Pendant plusieurs jours, mon esprit ne fut pas occupé d’autre chose
que de l’endroit propice à y transporter ma demeure. Cependant, quand je
regardais le bel ordre où j’avais mis toutes choses, quand je réfléchissais
combien j’étais agréablement caché, combien j’avais peu à craindre les
irruptions, j’éprouvais beaucoup de répugnance à déménager. D’autre part,
je me représentais tout le temps qu’il me faudrait pour édifier de nouveaux
ouvrages, si bien que je résolus à la fois de me mettre à l’œuvre pour
entreprendre des constructions nouvelles et d’attendre, pour déloger, que
mon nouveau travail fût complètement achevé.
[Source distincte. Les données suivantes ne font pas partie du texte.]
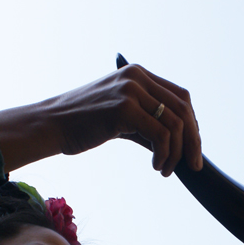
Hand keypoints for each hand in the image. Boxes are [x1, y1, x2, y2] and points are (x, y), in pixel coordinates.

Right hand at [0, 64, 201, 176]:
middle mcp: (137, 77)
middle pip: (183, 108)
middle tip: (192, 165)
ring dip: (177, 152)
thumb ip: (146, 123)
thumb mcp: (118, 117)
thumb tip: (175, 144)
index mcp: (137, 74)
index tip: (192, 147)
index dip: (192, 123)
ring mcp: (131, 90)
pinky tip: (156, 166)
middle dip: (193, 140)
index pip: (180, 96)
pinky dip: (164, 155)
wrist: (50, 125)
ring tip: (166, 170)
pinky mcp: (124, 108)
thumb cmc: (80, 125)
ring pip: (175, 123)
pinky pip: (161, 134)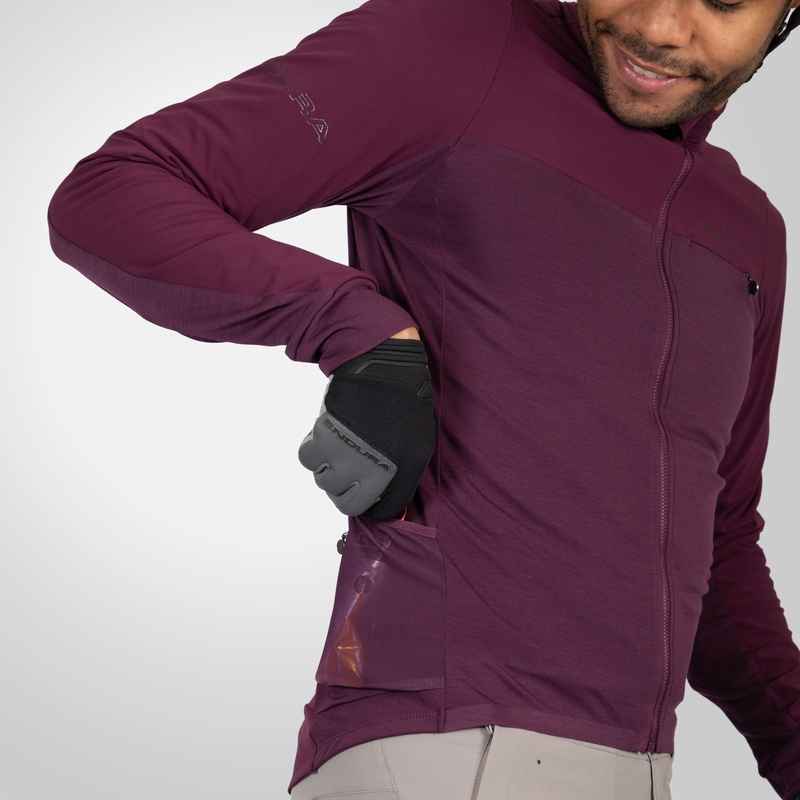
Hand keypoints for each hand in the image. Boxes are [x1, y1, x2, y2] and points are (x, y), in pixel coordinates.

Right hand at [298, 336, 435, 518]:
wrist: (384, 370)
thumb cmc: (405, 406)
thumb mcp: (417, 448)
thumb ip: (403, 480)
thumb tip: (388, 503)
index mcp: (394, 475)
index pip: (374, 511)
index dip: (369, 504)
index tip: (367, 493)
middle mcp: (366, 470)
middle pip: (343, 502)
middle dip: (347, 490)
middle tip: (352, 471)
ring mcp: (342, 454)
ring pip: (323, 481)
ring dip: (330, 470)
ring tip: (342, 450)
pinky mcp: (322, 436)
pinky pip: (308, 459)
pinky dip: (314, 452)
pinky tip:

Dès le matin du 22 avril je songeai aux moyens d’exécuter mon dessein,
mais j’étais fort mal servi par mes outils. J’avais bien trois grandes besaiguës
et un grand nombre de haches ; malheureusement, ces instruments, à force
de charpenter et de couper du bois dur et noueux, avaient le tranchant tout
édenté et émoussé.
Je possédais bien, il est vrai, une pierre à aiguiser, mais je ne savais pas
comment la faire tourner pour m’en servir. Je cherchai longtemps, et, à la
fin, pour donner le mouvement à la pierre avec mon pied et garder mes
deux mains libres, j’imaginai une roue attachée à un cordon. Il faut noter
que je n’avais jamais vu une telle invention en Angleterre, bien qu’elle y
fût d’un usage courant. Mais ma pierre était si grosse et si lourde que cette
machine me coûta une semaine entière de travail pour l’achever. Cependant,
je parvins à la rendre si parfaite qu’elle fonctionna à merveille pendant les
deux jours que je passai ensuite à aiguiser mes outils.